== GIVEN RECORDS ==

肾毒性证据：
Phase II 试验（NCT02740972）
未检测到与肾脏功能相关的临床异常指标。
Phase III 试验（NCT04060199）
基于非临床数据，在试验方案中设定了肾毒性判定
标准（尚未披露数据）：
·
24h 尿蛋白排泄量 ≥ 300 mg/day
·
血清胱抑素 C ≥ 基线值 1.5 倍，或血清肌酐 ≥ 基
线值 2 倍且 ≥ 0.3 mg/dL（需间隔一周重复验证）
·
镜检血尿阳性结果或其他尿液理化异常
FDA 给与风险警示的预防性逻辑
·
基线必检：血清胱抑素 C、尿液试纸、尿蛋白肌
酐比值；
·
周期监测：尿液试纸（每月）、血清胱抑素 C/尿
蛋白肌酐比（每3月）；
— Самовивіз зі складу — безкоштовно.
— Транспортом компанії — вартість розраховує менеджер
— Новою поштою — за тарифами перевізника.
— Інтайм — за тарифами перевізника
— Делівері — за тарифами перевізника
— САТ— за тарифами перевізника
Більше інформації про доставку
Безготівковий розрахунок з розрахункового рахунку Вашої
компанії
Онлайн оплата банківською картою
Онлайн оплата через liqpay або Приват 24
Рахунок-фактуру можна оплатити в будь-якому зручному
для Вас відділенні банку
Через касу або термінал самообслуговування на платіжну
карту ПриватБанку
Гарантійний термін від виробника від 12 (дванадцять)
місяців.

===
== GIVEN RECORDS ==

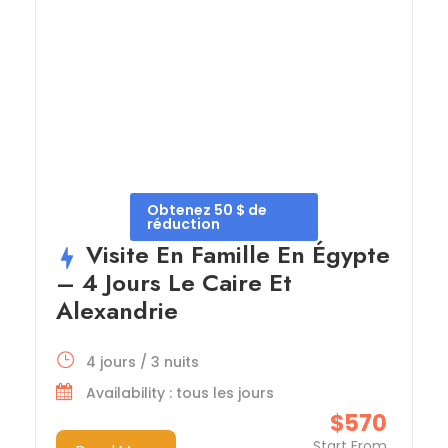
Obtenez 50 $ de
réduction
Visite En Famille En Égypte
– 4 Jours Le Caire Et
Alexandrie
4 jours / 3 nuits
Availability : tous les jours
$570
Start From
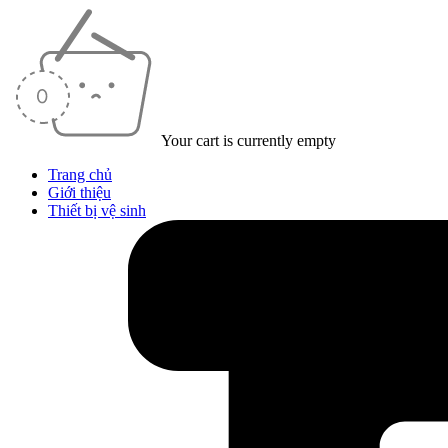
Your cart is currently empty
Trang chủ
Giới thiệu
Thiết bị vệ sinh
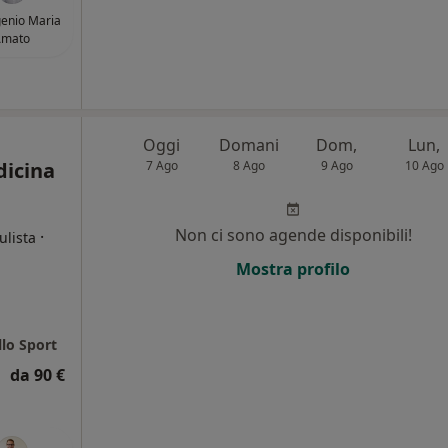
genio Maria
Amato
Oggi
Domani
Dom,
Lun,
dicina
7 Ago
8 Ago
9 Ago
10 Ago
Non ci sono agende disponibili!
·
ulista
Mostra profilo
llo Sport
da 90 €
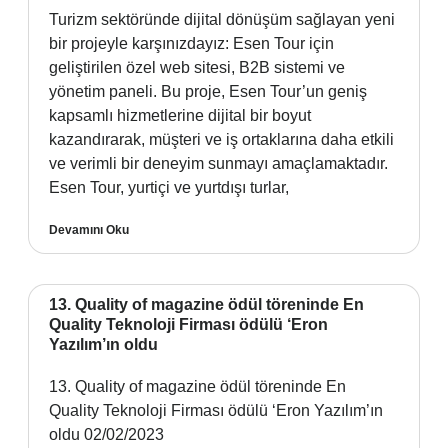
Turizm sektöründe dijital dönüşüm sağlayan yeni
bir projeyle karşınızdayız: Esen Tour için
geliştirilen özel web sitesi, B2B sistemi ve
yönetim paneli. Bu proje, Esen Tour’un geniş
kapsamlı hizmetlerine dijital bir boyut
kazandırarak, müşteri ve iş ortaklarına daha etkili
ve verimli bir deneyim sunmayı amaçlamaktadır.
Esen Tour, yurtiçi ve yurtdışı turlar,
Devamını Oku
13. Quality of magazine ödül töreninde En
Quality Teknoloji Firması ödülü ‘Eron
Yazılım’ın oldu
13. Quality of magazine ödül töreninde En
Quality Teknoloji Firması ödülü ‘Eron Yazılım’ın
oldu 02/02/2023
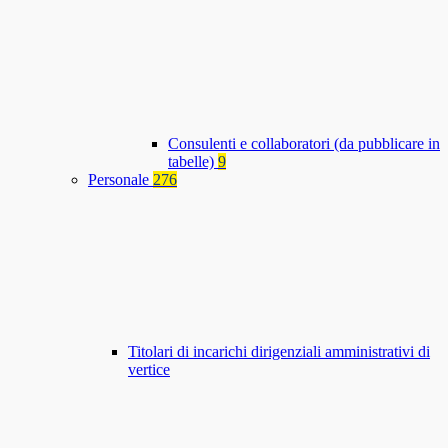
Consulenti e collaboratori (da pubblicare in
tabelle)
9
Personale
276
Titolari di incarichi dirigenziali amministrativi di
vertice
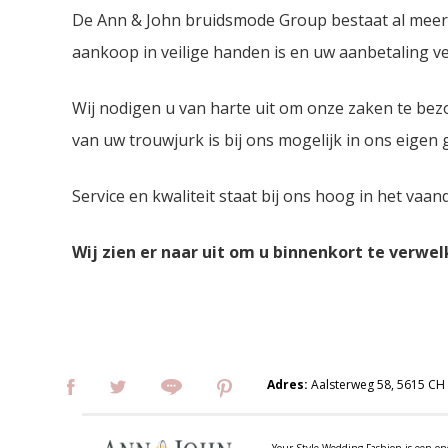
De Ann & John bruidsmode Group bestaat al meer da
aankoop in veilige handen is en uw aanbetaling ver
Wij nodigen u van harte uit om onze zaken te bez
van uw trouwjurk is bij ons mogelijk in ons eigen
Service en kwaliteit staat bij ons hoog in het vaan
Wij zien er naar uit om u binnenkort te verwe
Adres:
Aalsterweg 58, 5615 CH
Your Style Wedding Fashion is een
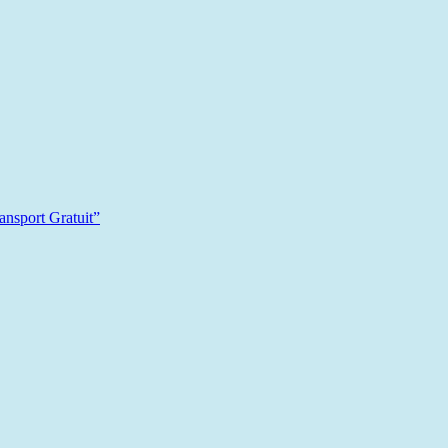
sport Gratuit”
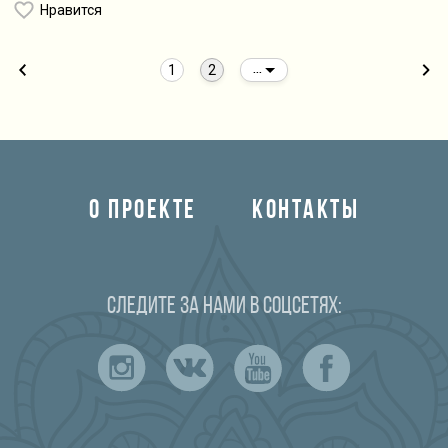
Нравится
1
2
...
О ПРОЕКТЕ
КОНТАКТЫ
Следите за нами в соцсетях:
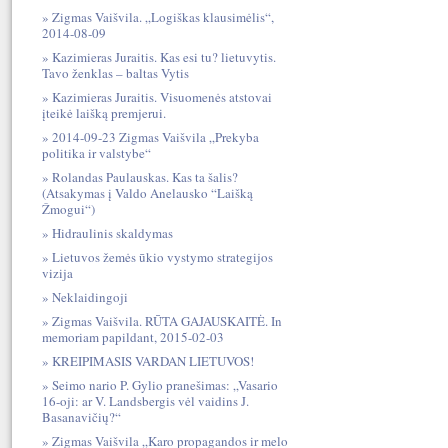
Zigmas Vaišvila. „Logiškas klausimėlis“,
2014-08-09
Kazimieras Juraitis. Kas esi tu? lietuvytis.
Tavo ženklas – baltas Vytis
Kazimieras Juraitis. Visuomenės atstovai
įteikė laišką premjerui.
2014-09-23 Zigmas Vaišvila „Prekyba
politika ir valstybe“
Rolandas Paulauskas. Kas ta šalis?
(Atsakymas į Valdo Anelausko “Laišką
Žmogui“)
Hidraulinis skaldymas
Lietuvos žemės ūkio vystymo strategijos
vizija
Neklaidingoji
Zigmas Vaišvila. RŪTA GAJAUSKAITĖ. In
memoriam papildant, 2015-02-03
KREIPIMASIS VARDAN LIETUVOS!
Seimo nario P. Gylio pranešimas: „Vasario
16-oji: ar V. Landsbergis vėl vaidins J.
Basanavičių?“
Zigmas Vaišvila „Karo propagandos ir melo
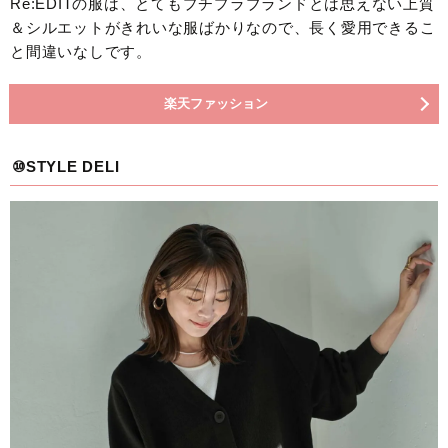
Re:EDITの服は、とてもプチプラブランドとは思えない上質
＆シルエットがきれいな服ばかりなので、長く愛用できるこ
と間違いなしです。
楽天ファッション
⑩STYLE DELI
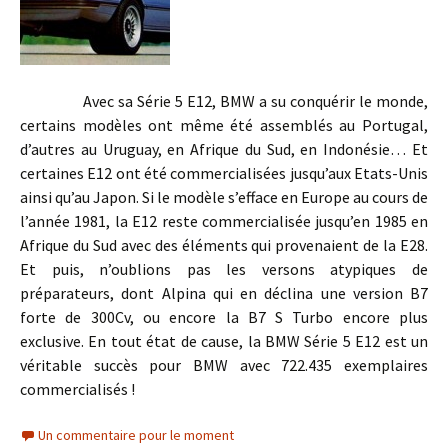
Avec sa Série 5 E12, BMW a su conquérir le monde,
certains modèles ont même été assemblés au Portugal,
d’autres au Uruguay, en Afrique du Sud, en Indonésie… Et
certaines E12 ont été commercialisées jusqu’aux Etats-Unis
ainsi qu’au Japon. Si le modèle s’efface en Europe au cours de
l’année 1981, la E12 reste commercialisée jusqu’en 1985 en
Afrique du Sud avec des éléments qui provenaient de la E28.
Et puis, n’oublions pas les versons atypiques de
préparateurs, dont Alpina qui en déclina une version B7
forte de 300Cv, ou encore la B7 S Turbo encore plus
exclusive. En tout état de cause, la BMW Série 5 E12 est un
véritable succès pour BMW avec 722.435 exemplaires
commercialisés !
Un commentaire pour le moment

===
== GIVEN RECORDS ==

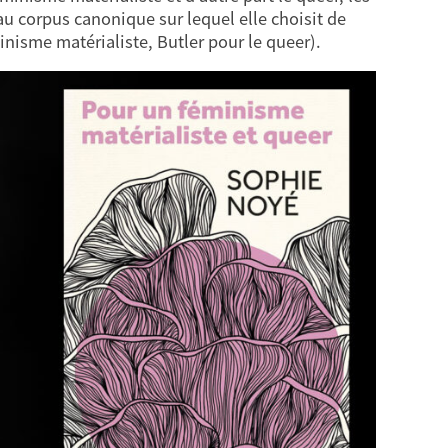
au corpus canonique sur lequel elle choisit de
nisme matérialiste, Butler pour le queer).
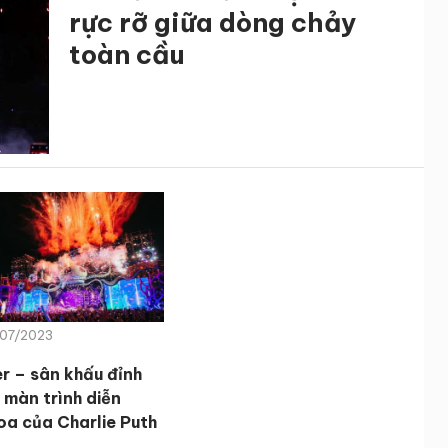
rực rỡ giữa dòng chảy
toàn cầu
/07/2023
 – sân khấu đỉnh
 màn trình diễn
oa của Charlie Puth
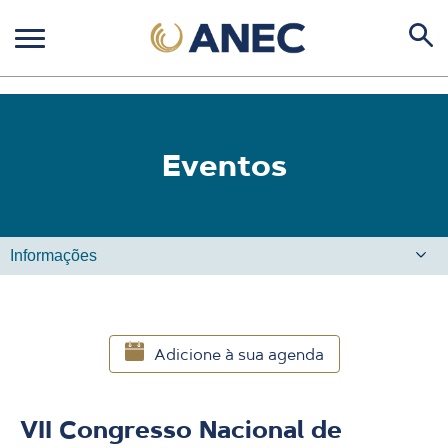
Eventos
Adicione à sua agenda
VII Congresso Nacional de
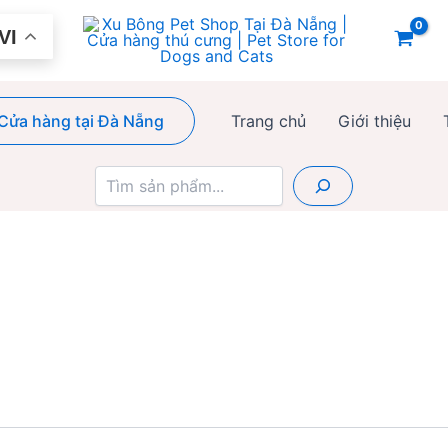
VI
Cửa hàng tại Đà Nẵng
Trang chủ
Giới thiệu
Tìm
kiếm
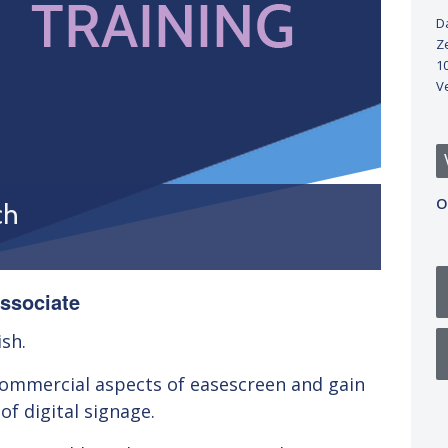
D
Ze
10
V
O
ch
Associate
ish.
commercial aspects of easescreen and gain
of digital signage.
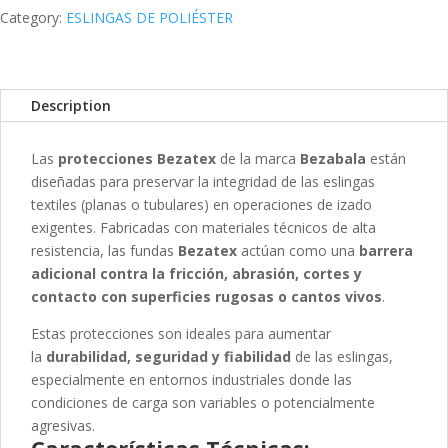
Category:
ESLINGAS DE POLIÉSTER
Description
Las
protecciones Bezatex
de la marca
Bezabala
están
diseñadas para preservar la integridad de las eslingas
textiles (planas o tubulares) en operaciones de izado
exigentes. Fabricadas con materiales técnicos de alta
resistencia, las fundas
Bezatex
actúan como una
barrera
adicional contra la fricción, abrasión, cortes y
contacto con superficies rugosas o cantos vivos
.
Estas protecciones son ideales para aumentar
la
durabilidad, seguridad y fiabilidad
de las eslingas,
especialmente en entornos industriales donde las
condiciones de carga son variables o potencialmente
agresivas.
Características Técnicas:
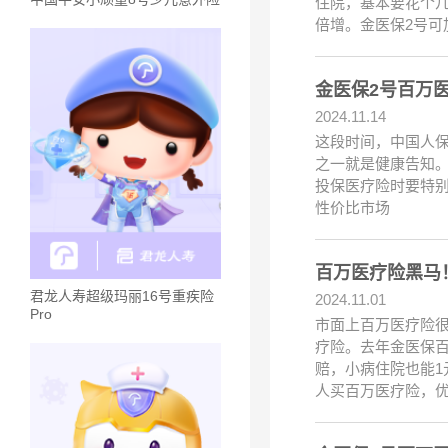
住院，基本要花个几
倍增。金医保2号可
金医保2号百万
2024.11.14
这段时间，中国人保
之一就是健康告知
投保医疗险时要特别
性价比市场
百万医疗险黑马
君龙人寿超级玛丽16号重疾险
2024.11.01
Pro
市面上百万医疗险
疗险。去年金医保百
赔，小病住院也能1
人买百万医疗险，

===

== WHAT THIS TASK INVOLVES ==
For each line above that includes the word "компанії", make a copy of that line.

== EXPECTED ANSWER ==
— Транспортом компанії — вартість розраховує менеджер
компанії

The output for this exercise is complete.